### About this exercise
In the records below, find each line holding the word "down" and copy it.

===============

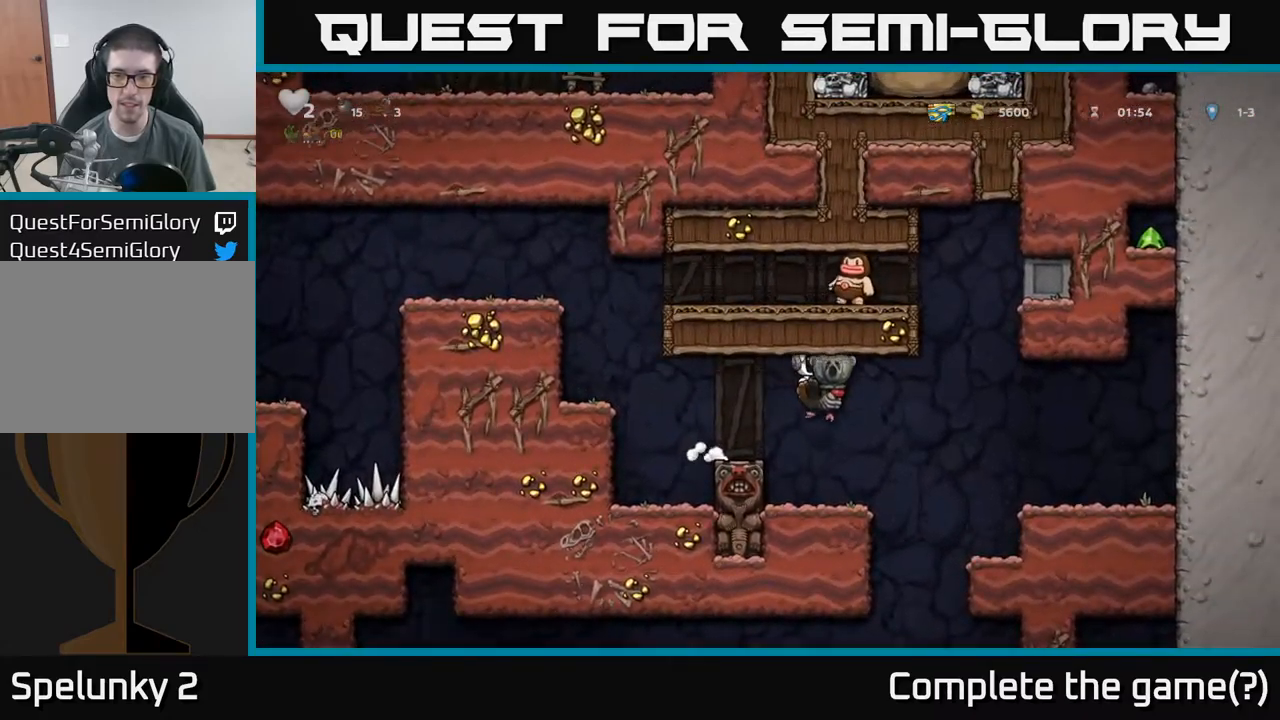
{"dt_ms": 500, "buttons": [], "left_stick": "right", "events": [[17, "left_stick", "right"], [67, "left_stick", "center"], [300, "left_stick", "right"], [350, "A", "down"], [483, "A", "up"]]}
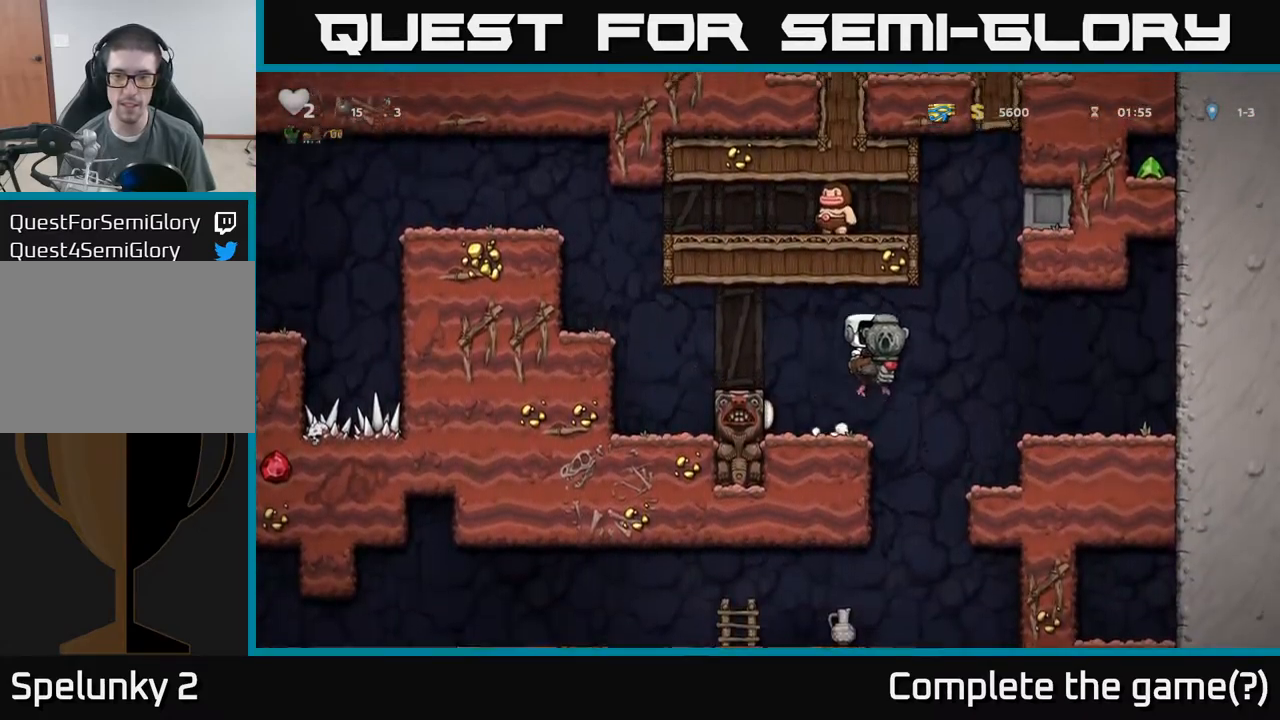
{"dt_ms": 500, "buttons": [], "left_stick": "right", "events": [[33, "left_stick", "up-right"], [83, "A", "down"], [150, "A", "up"], [217, "A", "down"], [250, "left_stick", "right"], [267, "A", "up"]]}
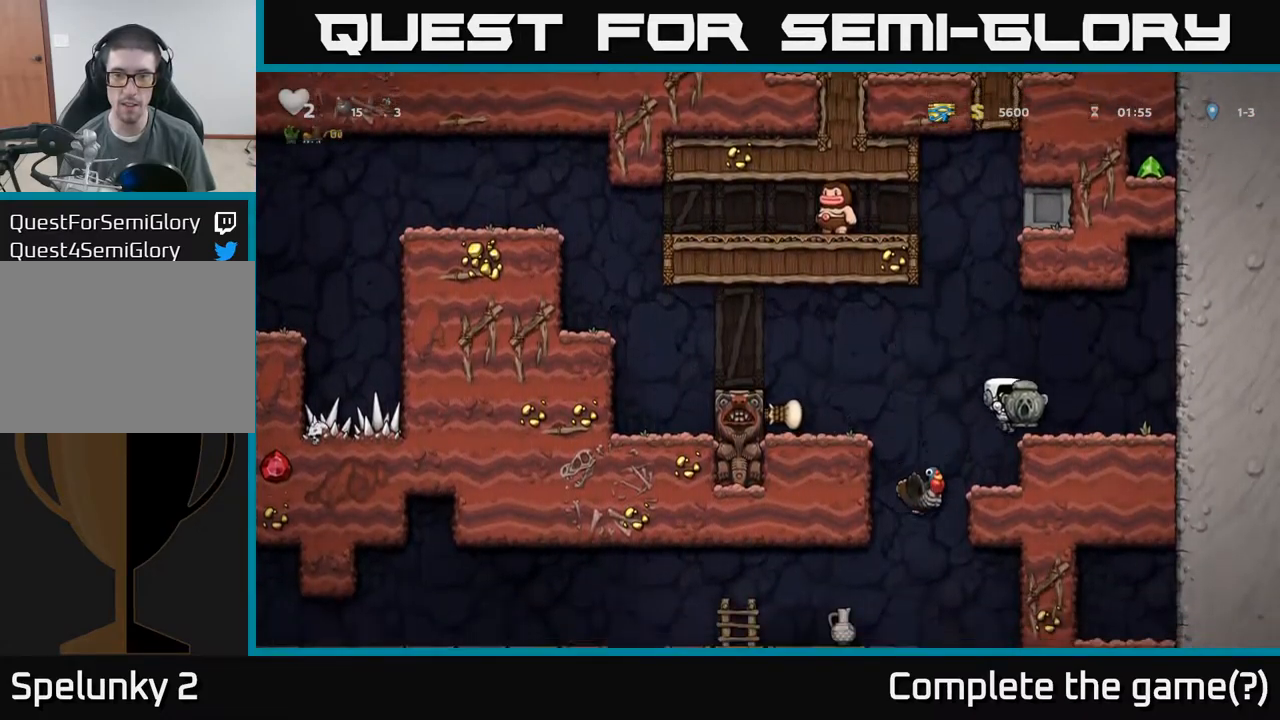
{"dt_ms": 1000, "buttons": ["A"], "left_stick": "left"}
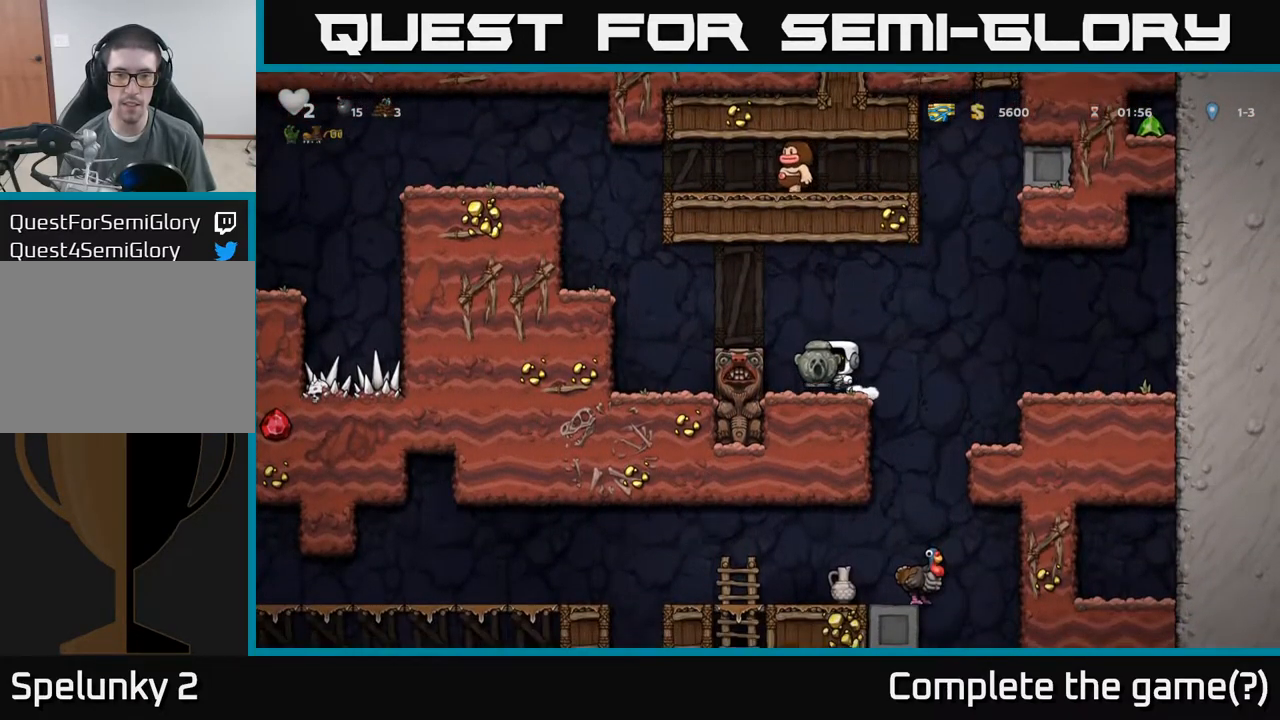
{"dt_ms": 500, "buttons": ["A"], "left_stick": "left", "events": [[67, "left_stick", "center"], [100, "A", "up"], [167, "left_stick", "left"], [233, "left_stick", "center"], [350, "left_stick", "left"], [383, "A", "down"]]}
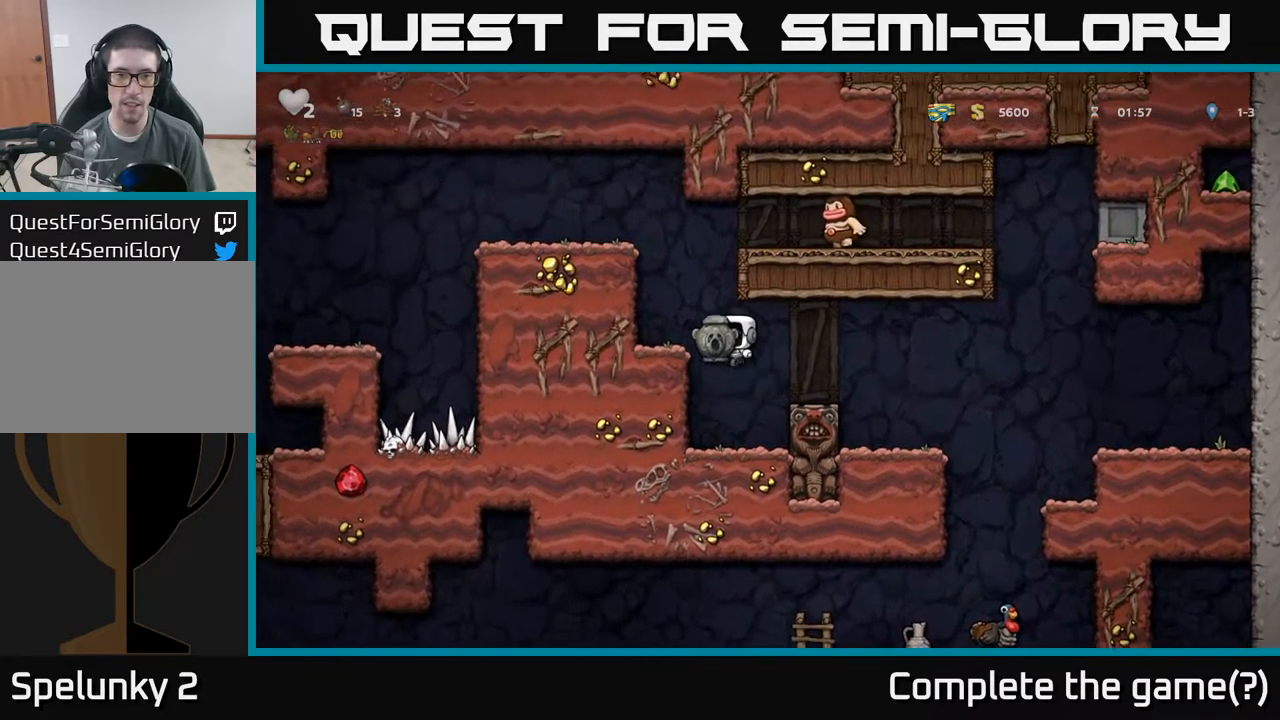
{"dt_ms": 500, "buttons": ["A"], "left_stick": "center", "events": [[67, "A", "up"], [200, "left_stick", "center"], [333, "A", "down"]]}
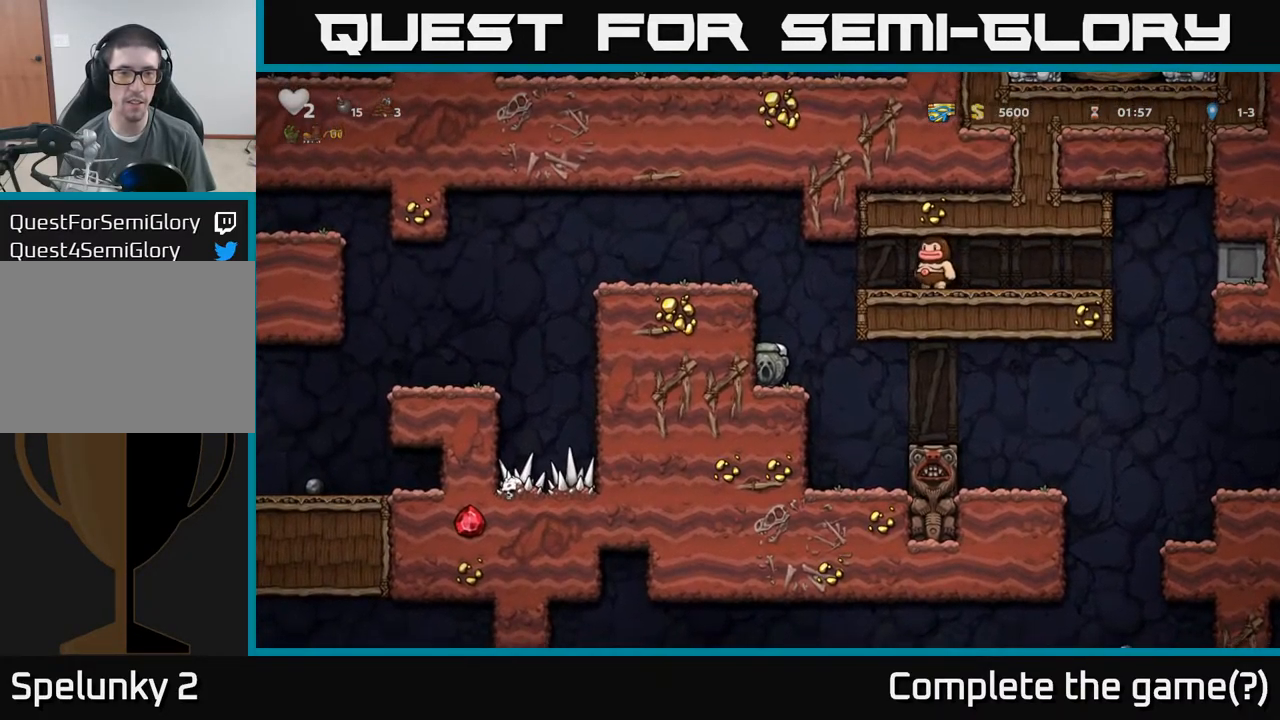
{"dt_ms": 516, "buttons": ["A"], "left_stick": "left", "events": [[50, "A", "up"], [67, "left_stick", "left"], [150, "A", "down"], [300, "A", "up"], [500, "A", "down"]]}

===============

### Task response
{"dt_ms": 500, "buttons": [], "left_stick": "right", "events": [[17, "left_stick", "right"], [67, "left_stick", "center"], [300, "left_stick", "right"], [350, "A", "down"], [483, "A", "up"]]}
{"dt_ms": 500, "buttons": [], "left_stick": "right", "events": [[33, "left_stick", "up-right"], [83, "A", "down"], [150, "A", "up"], [217, "A", "down"], [250, "left_stick", "right"], [267, "A", "up"]]}
{"dt_ms": 500, "buttons": ["A"], "left_stick": "left", "events": [[67, "left_stick", "center"], [100, "A", "up"], [167, "left_stick", "left"], [233, "left_stick", "center"], [350, "left_stick", "left"], [383, "A", "down"]]}
{"dt_ms": 500, "buttons": ["A"], "left_stick": "center", "events": [[67, "A", "up"], [200, "left_stick", "center"], [333, "A", "down"]]}
{"dt_ms": 516, "buttons": ["A"], "left_stick": "left", "events": [[50, "A", "up"], [67, "left_stick", "left"], [150, "A", "down"], [300, "A", "up"], [500, "A", "down"]]}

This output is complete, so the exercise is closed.